### [WORK TO COMPLETE]
Begin at the line below that holds "FIGURE 2 | Prognosis" and end at the line that holds "Figure 7. The", transcribing each line exactly and skipping any picture.

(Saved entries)

───

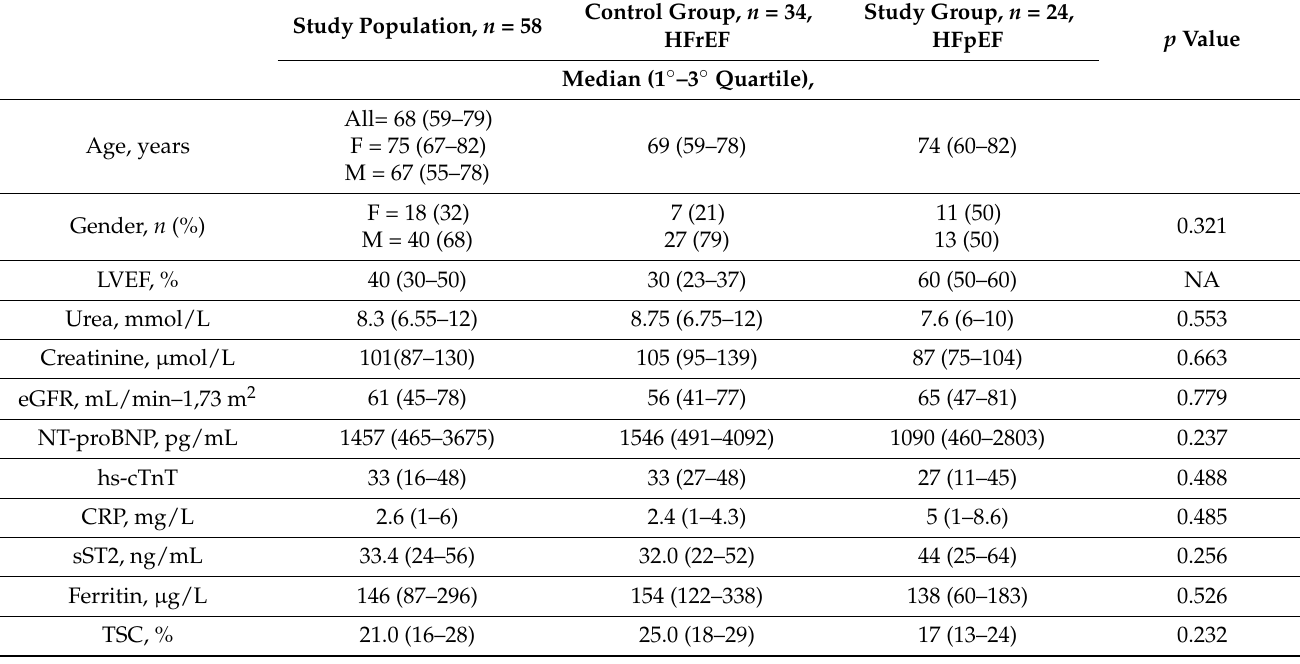
Table 1. Demographic characteristics, clinical biomarkers values, and results from logistic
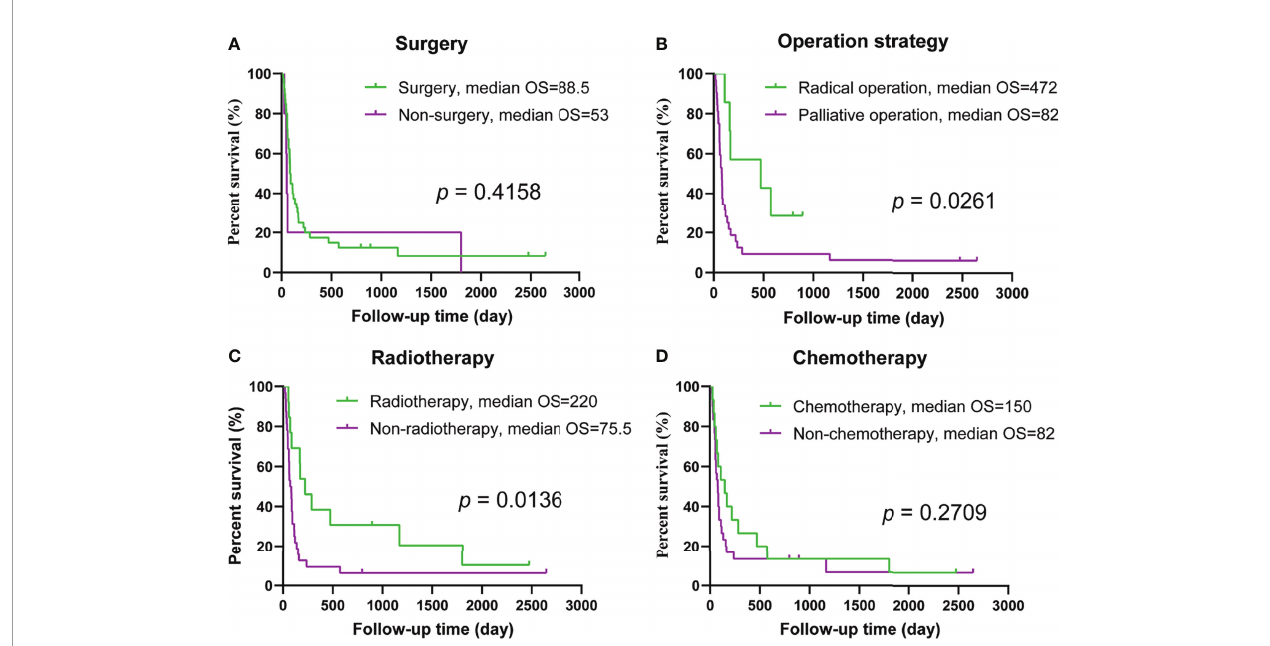
FIGURE 2 | Prognosis analysis of single treatment strategy. (A) Overall survival (OS) in patients with and without surgery. (B) OS in patients undergoing radical surgery and palliative surgery. (C) OS in patients treated with and without radiation therapy. (D) OS in patients with and without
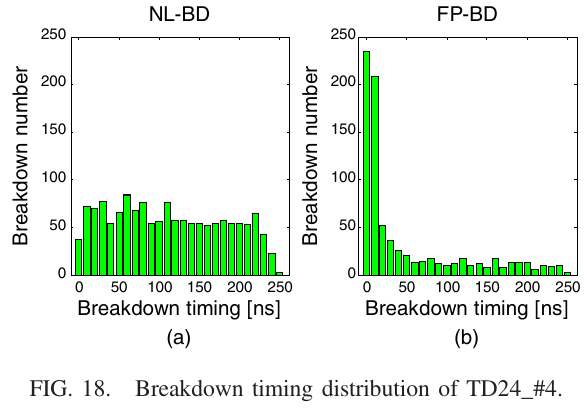
FIG. 18. Breakdown timing distribution of TD24_#4.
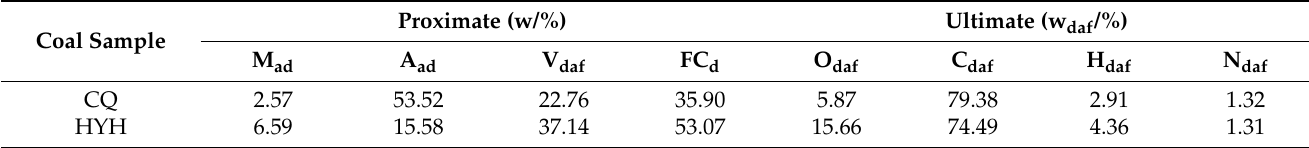
Table 1. Results of proximate and ultimate analyses on coal samples.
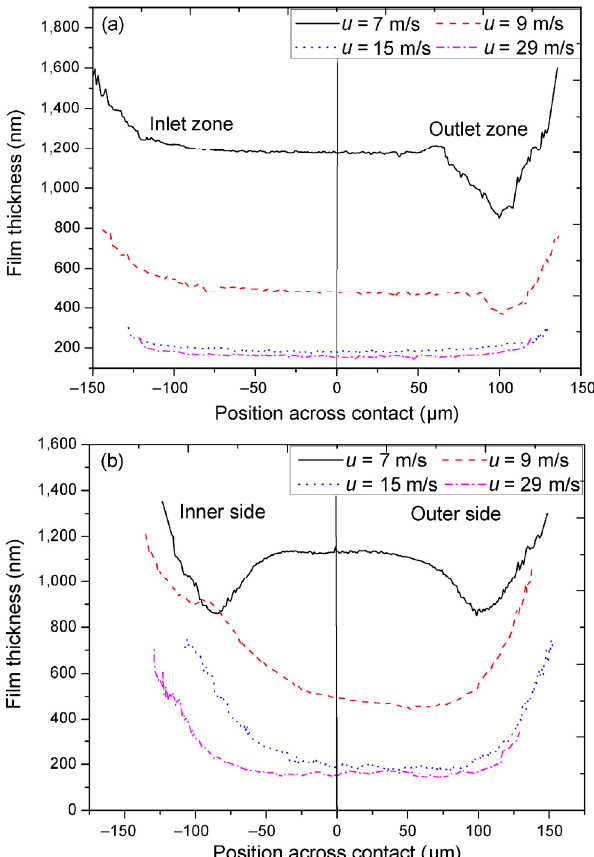
Fig. 3 Mid-plane film thickness profiles (a) parallel to and (b) perpendicular to the direction of entrainment speed under starved lubrication. The perpendicular axis is along the direction of centrifugal forces. Pure rolling, p H = 431 MPa, t 0 = 25 ° C, oil supply: 51 mL/min,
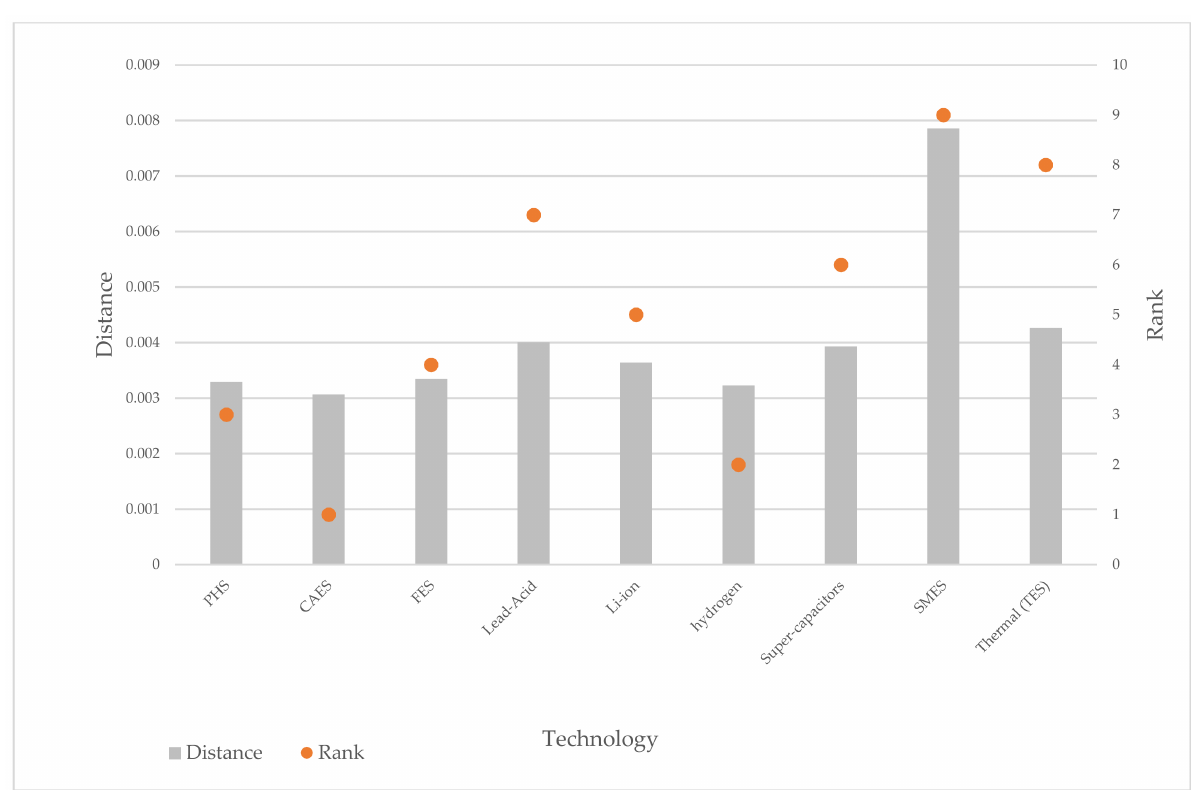
Figure 7. The distance calculation and ranking results in Scenario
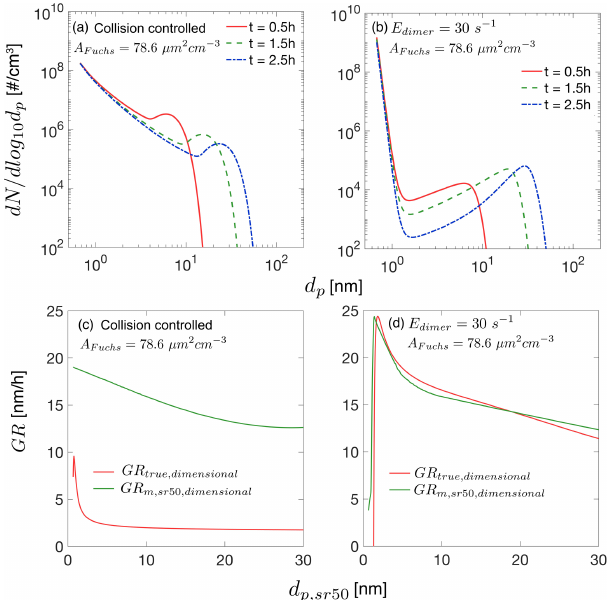
Figure B1. Dimensional particle size distribution and growth rates. mensionless solution using Eq. (6). The dimensional quantities involved in the conversions are R = 1 × 10 6 cm − 3 s − 1 , β 11fm = 4 . 27 × 10 − 10 cm − 3 s − 1 and v 1 = 1 . 62 × 10 − 22 cm 3 . The Fuchs sur- √ L = 0 . 2. (a) Parti- face area is 78.6µm 2 cm − 3 , corresponding to cle size distribution for collision-controlled nucleation at t = 0 . 5, 1.5 and 2.5h. (b) Particle size distribution for nucleation with evap- oration at t = 0 . 5, 1.5 and 2.5h. Monomer evaporation rate from the dimer is 30s − 1 , corresponding to a dimensionless evaporation constant E = 1 × 10 − 3 . (c) The dimensional particle growth rates for collision-controlled nucleation as is shown in panel (a) . (d) The dimensional particle growth rates for nucleation with evaporation as is shown in panel (b)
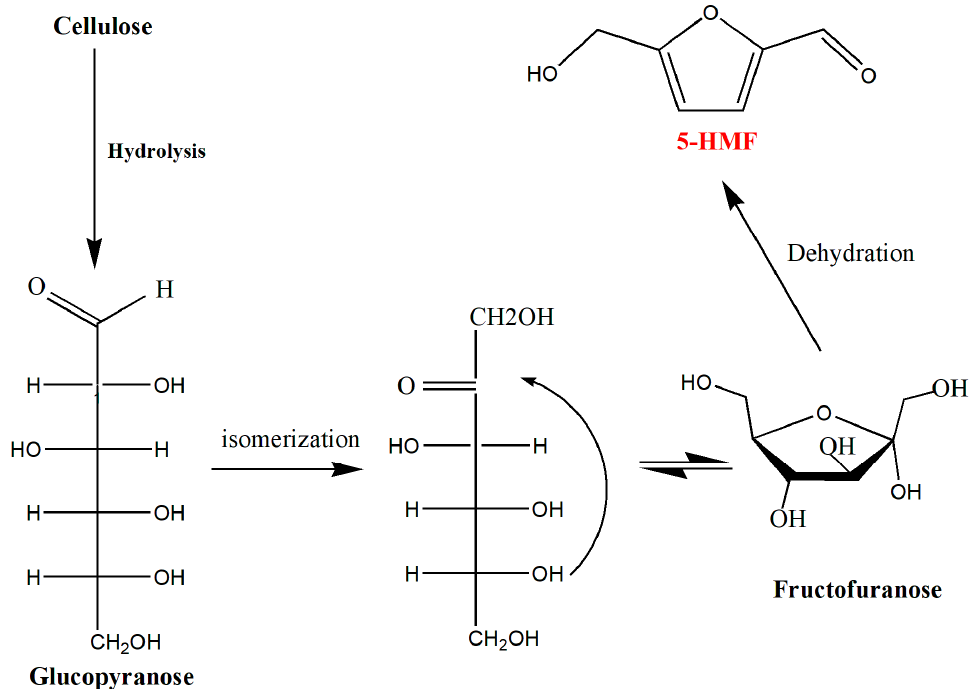
Figure 7. Pathways for cellulose transformation to 5-hydroxyfurfural (5-HMF) (Resketched from reference [12]).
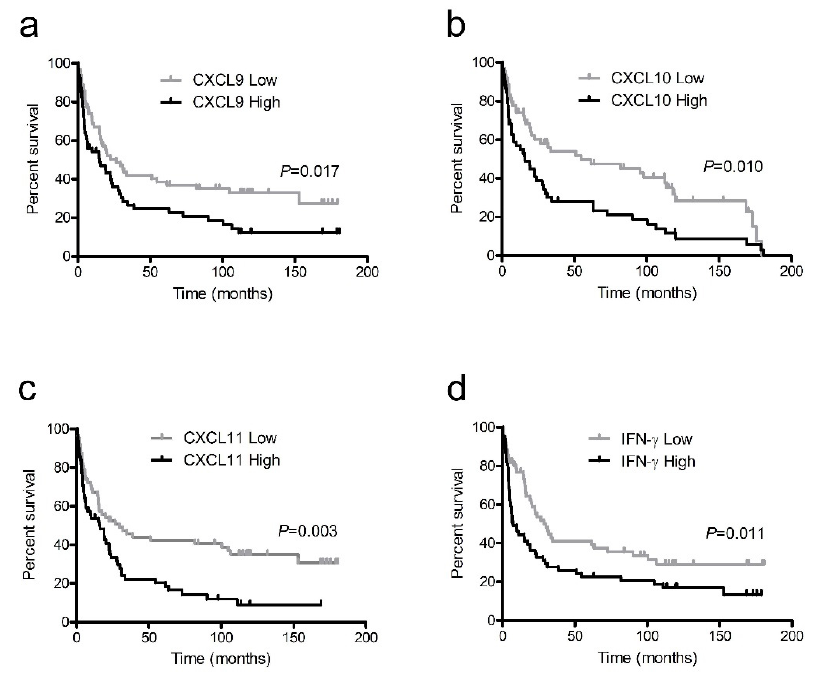
Figure 4. Kaplan–Meier survival curves for cancer-specific survival in non-small cell lung cancer patients with high and low levels of interferon (IFN)- γ -inducible chemokines CXCL9 ( a ), CXCL10 ( b ), and CXCL11 ( c ) and IFN- γ ( d ). Based on the multivariate Cox proportional hazards model, levels of CXCL9 and CXCL11 remained independent prognosticators for overall survival after controlling for significant covariates such as patient age and cancer stage from the univariate Cox model. For the multivariate Cox model for cancer-specific survival, CXCL9 showed significant results and CXCL11 showed a trend toward significance as independent prognosticators after controlling for the same covariates. CXCL10 and IFN- γ failed to show significant results in the multivariate survival analysis (Table 3). Table 3. Univariate and multivariate Cox proportional hazards model for overall and cancer-specific survival in patients with non-small cell lung cancer.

───

### [SOLUTION]
FIGURE 2 | Prognosis analysis of single treatment strategy. (A) Overall survival (OS) in patients with and without surgery. (B) OS in patients undergoing radical surgery and palliative surgery. (C) OS in patients treated with and without radiation therapy. (D) OS in patients with and without
FIG. 18. Breakdown timing distribution of TD24_#4.
Table 1. Results of proximate and ultimate analyses on coal samples.
Fig. 3 Mid-plane film thickness profiles (a) parallel to and (b) perpendicular to the direction of entrainment speed under starved lubrication. The perpendicular axis is along the direction of centrifugal forces. Pure rolling, p H = 431 MPa, t 0 = 25 ° C, oil supply: 51 mL/min,
Figure 7. The distance calculation and ranking results in Scenario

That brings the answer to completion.